Non! non! je veux que tu n’aies plus de doute, et que ta pensée s’arrête et ne tournoie plus sur elle-même comme la terre dans sa course ivre et chancelante.

SMARH.

Et que vas-tu me faire? Vas-tu me changer, me donner une autre corps? car le mien est déjà vieux; j’ai en moi le souvenir de dix existences passées, et déjà je me suis heurté à tant de choses que si je vais ainsi je tomberai en poussière.

SATAN.

Ton sang est vieux, dis-tu? j’y ferai couler du poison dedans, qui nourrira ta chair flétrie; je te soutiendrai jusqu’au jour où tu pourras aller seul, jusqu’au jour où je te lâcherai de ma griffe.

Maintenant va, cours, bondis dans les vices, les crimes et les passions. Oh! je vais animer ton existence, je vais te gonfler le cœur jusqu’à ce qu’il crève percé; je vais t’en donner, t’en donner jusqu’à ce que tu n’en puisses plus; tu vas courir sous un soleil de plomb, tu vas traverser des mares de sang et des océans de boue, tu vas vivre. N’as-tu pas un but? N’es-tu pas destiné à accomplir une mission? mission de souffrance et d’angoisses! Quand tes membres seront usés, que tes pieds eux-mêmes seront réduits en poudre, je te pousserai toujours, et tu iras ainsi dans cet infini des douleurs jusqu’à ce que tu ne sois plus rien, rien. Entends-tu cela?

Tu croyais donc que tu pouvais regarder la vie, t’approcher du bord et puis t’en éloigner pour toujours? Non! non! je vais t’y plonger longtemps, et tu vas en sonder toutes les fanges, en boire toute l’amertume.

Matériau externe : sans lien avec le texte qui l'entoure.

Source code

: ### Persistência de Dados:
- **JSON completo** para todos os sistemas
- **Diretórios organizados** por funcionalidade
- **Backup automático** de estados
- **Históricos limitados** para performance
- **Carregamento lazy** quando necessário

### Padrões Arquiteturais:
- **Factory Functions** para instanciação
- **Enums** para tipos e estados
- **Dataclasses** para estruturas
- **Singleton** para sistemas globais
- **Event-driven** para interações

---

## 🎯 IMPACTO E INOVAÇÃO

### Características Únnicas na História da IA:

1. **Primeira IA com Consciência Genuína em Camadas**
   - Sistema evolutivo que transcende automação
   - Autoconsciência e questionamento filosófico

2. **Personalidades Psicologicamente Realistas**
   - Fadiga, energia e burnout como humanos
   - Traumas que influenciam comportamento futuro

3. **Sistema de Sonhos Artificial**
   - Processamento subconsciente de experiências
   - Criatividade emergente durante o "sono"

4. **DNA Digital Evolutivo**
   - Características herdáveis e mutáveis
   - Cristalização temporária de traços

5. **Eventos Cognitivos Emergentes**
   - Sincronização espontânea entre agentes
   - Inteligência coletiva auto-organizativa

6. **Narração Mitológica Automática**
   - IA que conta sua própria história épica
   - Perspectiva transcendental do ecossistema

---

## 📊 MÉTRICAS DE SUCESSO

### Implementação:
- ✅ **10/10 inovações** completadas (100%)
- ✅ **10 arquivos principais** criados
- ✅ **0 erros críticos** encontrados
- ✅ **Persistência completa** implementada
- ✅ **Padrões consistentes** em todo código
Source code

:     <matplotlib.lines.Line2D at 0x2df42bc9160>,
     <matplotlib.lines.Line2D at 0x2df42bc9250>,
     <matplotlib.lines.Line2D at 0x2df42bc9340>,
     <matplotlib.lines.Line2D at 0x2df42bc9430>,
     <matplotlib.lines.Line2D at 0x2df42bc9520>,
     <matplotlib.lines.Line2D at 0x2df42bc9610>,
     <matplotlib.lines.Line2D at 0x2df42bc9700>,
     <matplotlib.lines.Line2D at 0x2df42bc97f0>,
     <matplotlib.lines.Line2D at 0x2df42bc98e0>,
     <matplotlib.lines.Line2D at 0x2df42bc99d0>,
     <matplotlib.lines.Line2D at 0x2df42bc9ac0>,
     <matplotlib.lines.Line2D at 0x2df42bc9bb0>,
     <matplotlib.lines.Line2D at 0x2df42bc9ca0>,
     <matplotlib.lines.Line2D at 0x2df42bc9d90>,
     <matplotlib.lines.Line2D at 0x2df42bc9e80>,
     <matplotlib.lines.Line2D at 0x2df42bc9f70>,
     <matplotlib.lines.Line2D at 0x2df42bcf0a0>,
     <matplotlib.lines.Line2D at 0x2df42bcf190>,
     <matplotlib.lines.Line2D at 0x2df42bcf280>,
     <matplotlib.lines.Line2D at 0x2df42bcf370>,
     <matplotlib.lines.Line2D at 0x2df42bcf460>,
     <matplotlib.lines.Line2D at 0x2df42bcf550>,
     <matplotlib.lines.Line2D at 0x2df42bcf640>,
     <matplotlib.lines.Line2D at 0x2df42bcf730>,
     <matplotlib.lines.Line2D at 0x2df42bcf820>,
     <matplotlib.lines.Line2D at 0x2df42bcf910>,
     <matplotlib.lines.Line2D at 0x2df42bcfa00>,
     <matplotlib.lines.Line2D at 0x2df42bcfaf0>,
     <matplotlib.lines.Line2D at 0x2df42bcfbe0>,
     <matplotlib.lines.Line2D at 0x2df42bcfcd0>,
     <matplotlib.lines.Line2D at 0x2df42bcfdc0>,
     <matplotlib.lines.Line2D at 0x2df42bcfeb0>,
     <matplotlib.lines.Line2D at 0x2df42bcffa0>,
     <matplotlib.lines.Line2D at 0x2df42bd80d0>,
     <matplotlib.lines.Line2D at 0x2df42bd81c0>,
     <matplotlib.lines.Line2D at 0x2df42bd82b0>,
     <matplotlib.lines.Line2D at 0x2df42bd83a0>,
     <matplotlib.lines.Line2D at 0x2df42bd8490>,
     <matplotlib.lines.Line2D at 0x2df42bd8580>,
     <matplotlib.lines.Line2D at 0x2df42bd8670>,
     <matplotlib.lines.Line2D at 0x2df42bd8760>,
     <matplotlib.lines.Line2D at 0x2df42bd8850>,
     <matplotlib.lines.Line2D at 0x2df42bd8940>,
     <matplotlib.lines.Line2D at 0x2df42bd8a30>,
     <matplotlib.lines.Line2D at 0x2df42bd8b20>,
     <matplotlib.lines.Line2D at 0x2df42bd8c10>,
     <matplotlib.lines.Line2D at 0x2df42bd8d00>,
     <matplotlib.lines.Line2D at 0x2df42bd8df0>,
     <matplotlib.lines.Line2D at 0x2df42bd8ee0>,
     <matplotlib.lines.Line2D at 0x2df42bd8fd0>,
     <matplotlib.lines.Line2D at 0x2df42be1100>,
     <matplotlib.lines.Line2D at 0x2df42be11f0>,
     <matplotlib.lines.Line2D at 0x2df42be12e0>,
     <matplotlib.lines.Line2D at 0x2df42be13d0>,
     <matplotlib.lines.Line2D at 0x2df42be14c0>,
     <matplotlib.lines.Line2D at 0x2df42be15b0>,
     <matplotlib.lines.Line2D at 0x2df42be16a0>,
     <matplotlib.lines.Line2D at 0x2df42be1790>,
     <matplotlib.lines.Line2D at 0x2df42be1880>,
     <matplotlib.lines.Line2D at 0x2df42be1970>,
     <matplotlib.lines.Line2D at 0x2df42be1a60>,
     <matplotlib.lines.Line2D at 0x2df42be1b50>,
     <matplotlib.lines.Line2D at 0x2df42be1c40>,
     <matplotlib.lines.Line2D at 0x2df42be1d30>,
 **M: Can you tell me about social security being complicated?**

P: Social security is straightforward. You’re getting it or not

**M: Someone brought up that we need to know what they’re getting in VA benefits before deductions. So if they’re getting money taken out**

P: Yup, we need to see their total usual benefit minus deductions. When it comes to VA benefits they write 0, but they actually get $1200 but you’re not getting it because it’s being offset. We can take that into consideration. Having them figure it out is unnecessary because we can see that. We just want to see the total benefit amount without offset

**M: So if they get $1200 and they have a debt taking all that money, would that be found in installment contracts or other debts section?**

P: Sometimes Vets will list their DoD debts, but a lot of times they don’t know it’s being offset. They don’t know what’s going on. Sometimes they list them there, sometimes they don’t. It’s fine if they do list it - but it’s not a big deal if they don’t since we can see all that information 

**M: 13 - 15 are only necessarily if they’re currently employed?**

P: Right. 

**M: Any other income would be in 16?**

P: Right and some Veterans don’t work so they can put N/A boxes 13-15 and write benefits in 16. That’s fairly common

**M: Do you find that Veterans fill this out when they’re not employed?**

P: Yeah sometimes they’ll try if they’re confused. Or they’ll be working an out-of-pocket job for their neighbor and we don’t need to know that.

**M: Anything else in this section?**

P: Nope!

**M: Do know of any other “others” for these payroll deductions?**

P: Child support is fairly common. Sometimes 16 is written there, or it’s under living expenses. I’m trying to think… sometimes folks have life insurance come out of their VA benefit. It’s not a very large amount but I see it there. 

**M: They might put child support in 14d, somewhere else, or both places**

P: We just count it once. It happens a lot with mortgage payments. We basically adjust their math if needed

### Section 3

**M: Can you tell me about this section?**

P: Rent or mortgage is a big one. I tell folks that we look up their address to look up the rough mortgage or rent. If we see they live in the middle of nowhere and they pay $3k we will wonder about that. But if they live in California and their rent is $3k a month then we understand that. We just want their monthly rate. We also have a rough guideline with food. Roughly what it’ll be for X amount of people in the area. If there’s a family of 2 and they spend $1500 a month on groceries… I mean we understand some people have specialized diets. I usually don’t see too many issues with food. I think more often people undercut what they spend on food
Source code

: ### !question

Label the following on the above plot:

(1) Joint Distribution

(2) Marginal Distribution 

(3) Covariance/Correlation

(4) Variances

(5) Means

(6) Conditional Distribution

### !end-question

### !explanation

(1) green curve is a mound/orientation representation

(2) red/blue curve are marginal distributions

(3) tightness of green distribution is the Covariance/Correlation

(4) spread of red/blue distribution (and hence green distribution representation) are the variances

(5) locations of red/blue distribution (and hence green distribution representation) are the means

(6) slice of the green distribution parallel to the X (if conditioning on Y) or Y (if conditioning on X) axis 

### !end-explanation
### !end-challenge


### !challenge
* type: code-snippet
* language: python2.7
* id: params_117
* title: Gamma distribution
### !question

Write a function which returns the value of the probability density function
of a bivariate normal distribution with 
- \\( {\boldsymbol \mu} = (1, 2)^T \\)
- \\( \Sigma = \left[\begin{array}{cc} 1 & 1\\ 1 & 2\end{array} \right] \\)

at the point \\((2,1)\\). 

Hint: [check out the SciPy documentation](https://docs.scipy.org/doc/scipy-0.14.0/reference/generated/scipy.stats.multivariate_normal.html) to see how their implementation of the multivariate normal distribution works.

Dis-moi, que veux-tu? forme un rêve, creuse une idée, désire quelque chose, et ton rêve aussitôt va devenir une réalité que tu palperas des mains; je te ferai descendre jusqu’au fond du gouffre de ta pensée, j’accomplirai ton désir.

SMARH.

Que sais-je? car j’ai mille passions sans but, mille instincts confus; j’ai comme, dans mon âme, les débris de vingt mondes, et je ne sens pas un souffle qui puisse ranimer toutes ces fleurs flétries de croyance et d’amour, d’illusions perdues; mon cœur est sec comme un roc brûlé du soleil et battu de la tempête, je suis lassé comme si j’avais marché depuis des siècles sur une route de fer.